== What is needed ==
Skip the images and copy every other part of the records exactly.

(Data items)
-=-=-
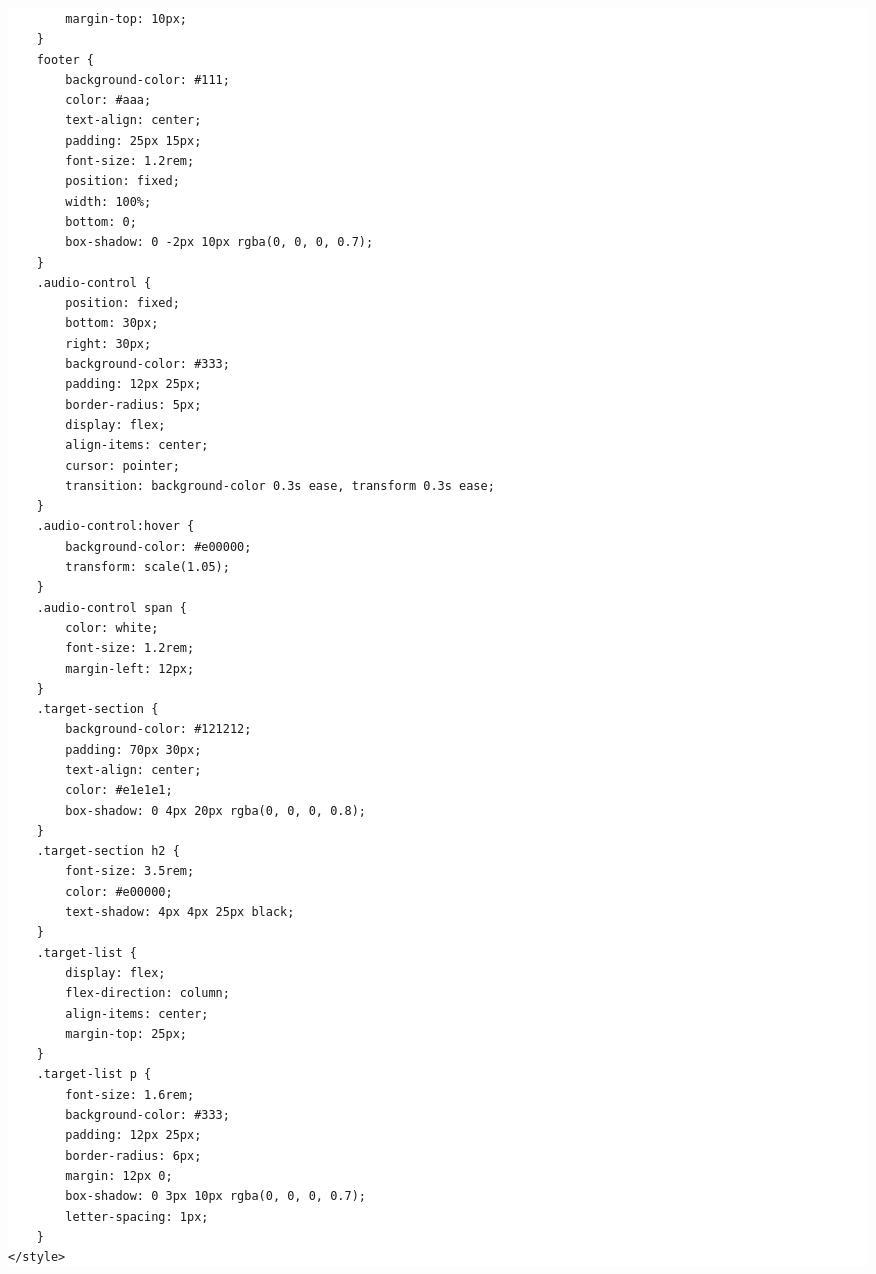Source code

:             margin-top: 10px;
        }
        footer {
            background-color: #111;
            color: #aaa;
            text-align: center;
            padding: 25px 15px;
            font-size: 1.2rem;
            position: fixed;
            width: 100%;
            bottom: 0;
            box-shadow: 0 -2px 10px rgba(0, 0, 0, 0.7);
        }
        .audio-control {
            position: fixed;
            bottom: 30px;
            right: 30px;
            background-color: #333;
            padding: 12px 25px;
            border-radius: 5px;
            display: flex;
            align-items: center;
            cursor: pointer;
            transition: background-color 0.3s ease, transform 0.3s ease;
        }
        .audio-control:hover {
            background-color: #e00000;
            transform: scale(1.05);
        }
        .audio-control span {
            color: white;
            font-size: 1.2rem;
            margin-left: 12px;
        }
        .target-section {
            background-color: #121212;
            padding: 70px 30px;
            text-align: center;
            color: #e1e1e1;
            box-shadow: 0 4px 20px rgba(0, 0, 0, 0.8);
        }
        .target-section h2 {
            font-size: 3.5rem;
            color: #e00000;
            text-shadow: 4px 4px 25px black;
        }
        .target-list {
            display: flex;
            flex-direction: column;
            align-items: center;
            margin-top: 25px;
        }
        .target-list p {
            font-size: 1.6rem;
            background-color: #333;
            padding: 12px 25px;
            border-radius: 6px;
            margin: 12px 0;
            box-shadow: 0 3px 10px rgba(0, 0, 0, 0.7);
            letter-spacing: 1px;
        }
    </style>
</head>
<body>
-=-=-
== Completed exercise ==
Source code

:             margin-top: 10px;
        }
        footer {
            background-color: #111;
            color: #aaa;
            text-align: center;
            padding: 25px 15px;
            font-size: 1.2rem;
            position: fixed;
            width: 100%;
            bottom: 0;
            box-shadow: 0 -2px 10px rgba(0, 0, 0, 0.7);
        }
        .audio-control {
            position: fixed;
            bottom: 30px;
            right: 30px;
            background-color: #333;
            padding: 12px 25px;
            border-radius: 5px;
            display: flex;
            align-items: center;
            cursor: pointer;
            transition: background-color 0.3s ease, transform 0.3s ease;
        }
        .audio-control:hover {
            background-color: #e00000;
            transform: scale(1.05);
        }
        .audio-control span {
            color: white;
            font-size: 1.2rem;
            margin-left: 12px;
        }
        .target-section {
            background-color: #121212;
            padding: 70px 30px;
            text-align: center;
            color: #e1e1e1;
            box-shadow: 0 4px 20px rgba(0, 0, 0, 0.8);
        }
        .target-section h2 {
            font-size: 3.5rem;
            color: #e00000;
            text-shadow: 4px 4px 25px black;
        }
        .target-list {
            display: flex;
            flex-direction: column;
            align-items: center;
            margin-top: 25px;
        }
        .target-list p {
            font-size: 1.6rem;
            background-color: #333;
            padding: 12px 25px;
            border-radius: 6px;
            margin: 12px 0;
            box-shadow: 0 3px 10px rgba(0, 0, 0, 0.7);
            letter-spacing: 1px;
        }
    </style>
</head>
<body>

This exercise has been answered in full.